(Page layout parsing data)

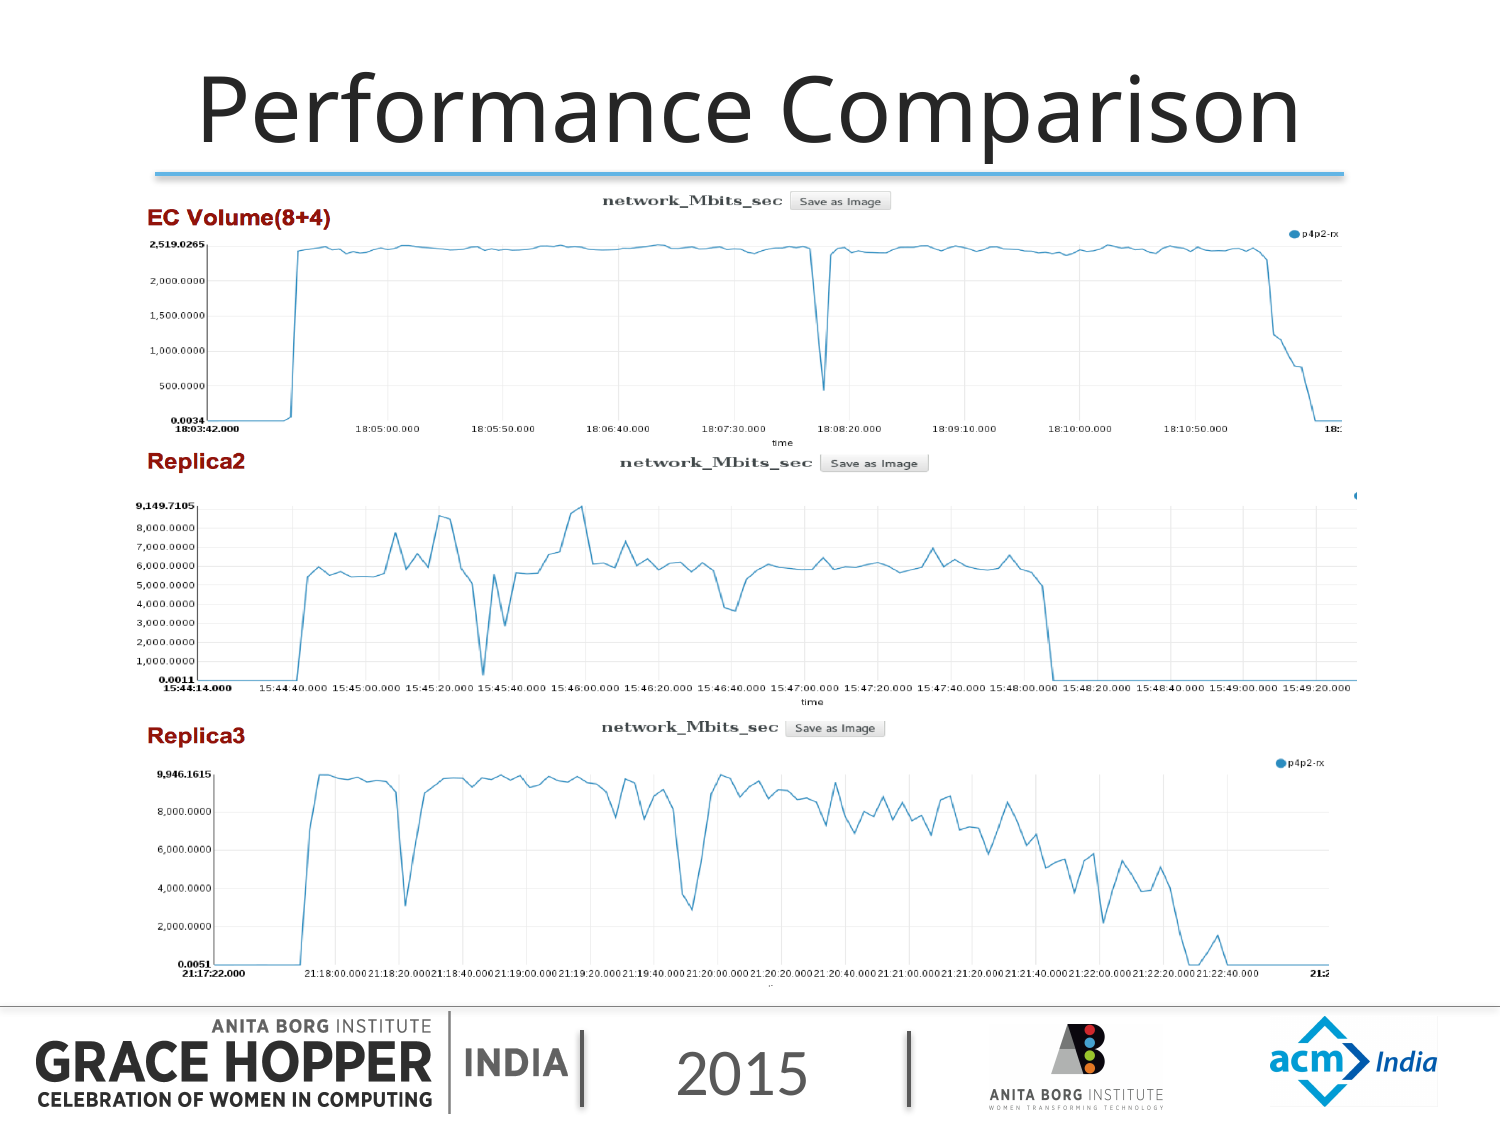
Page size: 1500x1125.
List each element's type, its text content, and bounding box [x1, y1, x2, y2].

picture [1270, 1016, 1438, 1107]
picture [131, 190, 1357, 994]
picture [36, 1011, 568, 1114]
picture [989, 1024, 1163, 1110]
title Performance Comparison [75, 19, 1425, 191]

What you should do
Give back the records exactly, minus any pictures.

Expected answer
Page size: 1500x1125.
List each element's type, its text content, and bounding box [x1, y1, x2, y2].

picture [1270, 1016, 1438, 1107]
picture [131, 190, 1357, 994]
picture [36, 1011, 568, 1114]
picture [989, 1024, 1163, 1110]
title Performance Comparison [75, 19, 1425, 191]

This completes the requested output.